Stored entries
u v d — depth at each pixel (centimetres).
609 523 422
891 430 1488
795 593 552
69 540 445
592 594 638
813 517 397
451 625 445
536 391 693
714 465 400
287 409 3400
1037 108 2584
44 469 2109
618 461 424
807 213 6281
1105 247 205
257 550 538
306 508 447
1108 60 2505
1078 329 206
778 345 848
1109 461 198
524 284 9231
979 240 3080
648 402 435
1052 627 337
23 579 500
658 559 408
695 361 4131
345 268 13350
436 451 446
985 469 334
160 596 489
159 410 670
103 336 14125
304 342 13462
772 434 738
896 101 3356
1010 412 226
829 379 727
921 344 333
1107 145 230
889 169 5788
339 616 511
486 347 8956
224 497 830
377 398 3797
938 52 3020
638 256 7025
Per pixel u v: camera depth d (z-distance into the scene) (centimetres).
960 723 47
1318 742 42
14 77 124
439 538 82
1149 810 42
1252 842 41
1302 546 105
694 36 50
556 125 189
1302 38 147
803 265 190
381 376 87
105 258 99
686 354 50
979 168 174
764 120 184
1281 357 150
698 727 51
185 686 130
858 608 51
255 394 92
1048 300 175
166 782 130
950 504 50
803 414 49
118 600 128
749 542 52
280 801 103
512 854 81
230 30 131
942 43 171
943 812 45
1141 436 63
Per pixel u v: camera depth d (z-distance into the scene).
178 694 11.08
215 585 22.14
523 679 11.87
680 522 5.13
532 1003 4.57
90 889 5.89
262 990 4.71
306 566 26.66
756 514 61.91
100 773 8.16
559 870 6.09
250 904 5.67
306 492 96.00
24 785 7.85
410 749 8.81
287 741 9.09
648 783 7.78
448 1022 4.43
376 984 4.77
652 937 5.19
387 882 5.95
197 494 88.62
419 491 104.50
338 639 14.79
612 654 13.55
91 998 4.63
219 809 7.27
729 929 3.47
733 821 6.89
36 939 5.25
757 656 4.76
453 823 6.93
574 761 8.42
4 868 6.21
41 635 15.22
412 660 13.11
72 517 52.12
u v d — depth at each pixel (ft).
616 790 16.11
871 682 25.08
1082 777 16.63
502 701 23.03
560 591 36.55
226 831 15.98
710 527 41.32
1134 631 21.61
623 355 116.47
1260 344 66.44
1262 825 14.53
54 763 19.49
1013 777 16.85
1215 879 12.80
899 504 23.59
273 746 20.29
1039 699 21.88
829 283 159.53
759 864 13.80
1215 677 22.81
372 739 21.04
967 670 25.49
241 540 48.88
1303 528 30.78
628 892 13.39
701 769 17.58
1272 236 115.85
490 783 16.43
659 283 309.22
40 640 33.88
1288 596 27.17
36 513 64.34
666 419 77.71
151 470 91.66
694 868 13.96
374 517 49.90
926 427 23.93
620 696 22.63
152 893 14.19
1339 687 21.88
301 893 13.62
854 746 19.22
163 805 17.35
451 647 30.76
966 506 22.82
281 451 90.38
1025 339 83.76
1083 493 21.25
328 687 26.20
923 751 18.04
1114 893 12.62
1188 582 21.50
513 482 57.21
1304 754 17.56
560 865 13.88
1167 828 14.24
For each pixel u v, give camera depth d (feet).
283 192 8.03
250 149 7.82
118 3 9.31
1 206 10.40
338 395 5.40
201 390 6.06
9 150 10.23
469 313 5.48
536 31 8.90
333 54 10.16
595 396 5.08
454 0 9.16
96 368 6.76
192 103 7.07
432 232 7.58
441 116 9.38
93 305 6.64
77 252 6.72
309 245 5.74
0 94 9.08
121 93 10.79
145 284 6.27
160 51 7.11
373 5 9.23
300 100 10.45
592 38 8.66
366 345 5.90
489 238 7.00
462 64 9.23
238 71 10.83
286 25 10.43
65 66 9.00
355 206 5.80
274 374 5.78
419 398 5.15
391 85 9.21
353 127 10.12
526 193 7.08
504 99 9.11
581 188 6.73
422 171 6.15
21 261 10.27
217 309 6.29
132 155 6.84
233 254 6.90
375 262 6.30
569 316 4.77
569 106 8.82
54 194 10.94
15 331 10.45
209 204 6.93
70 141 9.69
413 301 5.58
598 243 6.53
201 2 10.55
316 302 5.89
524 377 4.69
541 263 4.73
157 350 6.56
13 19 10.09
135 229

__Exercise description__:
Among the lines above, find those with the string "into" and copy them.

__Your solution__:
Per pixel u v: camera depth d (z-distance into the scene) (centimetres).
Per pixel u v: camera depth d (z-distance into the scene).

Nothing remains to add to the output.